======== GIVEN INFORMATION

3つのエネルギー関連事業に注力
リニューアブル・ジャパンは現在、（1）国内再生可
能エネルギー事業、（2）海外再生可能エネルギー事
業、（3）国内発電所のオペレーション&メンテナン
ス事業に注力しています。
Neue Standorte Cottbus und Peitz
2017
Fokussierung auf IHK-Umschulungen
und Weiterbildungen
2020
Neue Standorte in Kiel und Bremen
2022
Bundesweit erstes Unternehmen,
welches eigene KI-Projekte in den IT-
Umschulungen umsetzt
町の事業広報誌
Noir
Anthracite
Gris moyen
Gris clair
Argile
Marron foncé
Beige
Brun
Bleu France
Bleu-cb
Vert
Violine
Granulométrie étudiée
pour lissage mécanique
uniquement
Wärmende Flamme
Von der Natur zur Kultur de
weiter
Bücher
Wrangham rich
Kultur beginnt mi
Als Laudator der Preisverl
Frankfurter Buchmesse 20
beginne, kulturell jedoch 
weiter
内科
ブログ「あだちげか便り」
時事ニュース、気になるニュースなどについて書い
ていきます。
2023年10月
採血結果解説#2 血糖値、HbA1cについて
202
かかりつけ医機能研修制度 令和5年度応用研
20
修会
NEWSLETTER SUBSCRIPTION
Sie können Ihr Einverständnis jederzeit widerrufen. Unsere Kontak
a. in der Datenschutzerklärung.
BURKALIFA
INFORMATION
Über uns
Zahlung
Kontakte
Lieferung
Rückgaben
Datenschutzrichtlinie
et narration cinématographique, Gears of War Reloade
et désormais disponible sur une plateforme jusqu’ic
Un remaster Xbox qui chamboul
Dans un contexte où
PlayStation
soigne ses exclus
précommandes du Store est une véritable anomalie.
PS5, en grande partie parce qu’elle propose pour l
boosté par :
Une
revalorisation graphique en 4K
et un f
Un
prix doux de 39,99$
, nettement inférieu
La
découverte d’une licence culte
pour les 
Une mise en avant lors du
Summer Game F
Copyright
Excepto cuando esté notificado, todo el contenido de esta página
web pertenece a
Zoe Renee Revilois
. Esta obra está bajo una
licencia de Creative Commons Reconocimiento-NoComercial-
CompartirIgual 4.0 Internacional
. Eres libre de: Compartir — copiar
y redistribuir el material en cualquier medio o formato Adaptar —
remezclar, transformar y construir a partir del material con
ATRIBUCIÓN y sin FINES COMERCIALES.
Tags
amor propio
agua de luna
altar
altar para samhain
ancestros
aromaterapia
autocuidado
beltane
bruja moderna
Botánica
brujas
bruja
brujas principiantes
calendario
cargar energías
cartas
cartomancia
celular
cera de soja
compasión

================

▶ [WHAT YOU WILL DO]: Your task is to repeat the data exactly, with nothing left out.

▶ [EXERCISE RESPONSE]:
3つのエネルギー関連事業に注力
リニューアブル・ジャパンは現在、（1）国内再生可
能エネルギー事業、（2）海外再生可能エネルギー事
業、（3）国内発電所のオペレーション&メンテナン
ス事業に注力しています。
Neue Standorte Cottbus und Peitz
2017
Fokussierung auf IHK-Umschulungen
und Weiterbildungen
2020
Neue Standorte in Kiel und Bremen
2022
Bundesweit erstes Unternehmen,
welches eigene KI-Projekte in den IT-
Umschulungen umsetzt
町の事業広報誌
Noir
Anthracite
Gris moyen
Gris clair
Argile
Marron foncé
Beige
Brun
Bleu France
Bleu-cb
Vert
Violine
Granulométrie étudiée
pour lissage mécanique
uniquement
Wärmende Flamme
Von der Natur zur Kultur de
weiter
Bücher
Wrangham rich
Kultur beginnt mi
Als Laudator der Preisverl
Frankfurter Buchmesse 20
beginne, kulturell jedoch 
weiter
内科
ブログ「あだちげか便り」
時事ニュース、気になるニュースなどについて書い
ていきます。
2023年10月
採血結果解説#2 血糖値、HbA1cについて
202
かかりつけ医機能研修制度 令和5年度応用研
20
修会
NEWSLETTER SUBSCRIPTION
Sie können Ihr Einverständnis jederzeit widerrufen. Unsere Kontak
a. in der Datenschutzerklärung.
BURKALIFA
INFORMATION
Über uns
Zahlung
Kontakte
Lieferung
Rückgaben
Datenschutzrichtlinie
et narration cinématographique, Gears of War Reloade
et désormais disponible sur une plateforme jusqu’ic
Un remaster Xbox qui chamboul
Dans un contexte où
PlayStation
soigne ses exclus
précommandes du Store est une véritable anomalie.
PS5, en grande partie parce qu’elle propose pour l
boosté par :
Une
revalorisation graphique en 4K
et un f
Un
prix doux de 39,99$
, nettement inférieu
La
découverte d’une licence culte
pour les 
Une mise en avant lors du
Summer Game F
Copyright
Excepto cuando esté notificado, todo el contenido de esta página
web pertenece a
Zoe Renee Revilois
. Esta obra está bajo una
licencia de Creative Commons Reconocimiento-NoComercial-
CompartirIgual 4.0 Internacional
. Eres libre de: Compartir — copiar
y redistribuir el material en cualquier medio o formato Adaptar —
remezclar, transformar y construir a partir del material con
ATRIBUCIÓN y sin FINES COMERCIALES.
Tags
amor propio
agua de luna
altar
altar para samhain
ancestros
aromaterapia
autocuidado
beltane
bruja moderna
Botánica
brujas
bruja
brujas principiantes
calendario
cargar energías
cartas
cartomancia
celular
cera de soja
compasión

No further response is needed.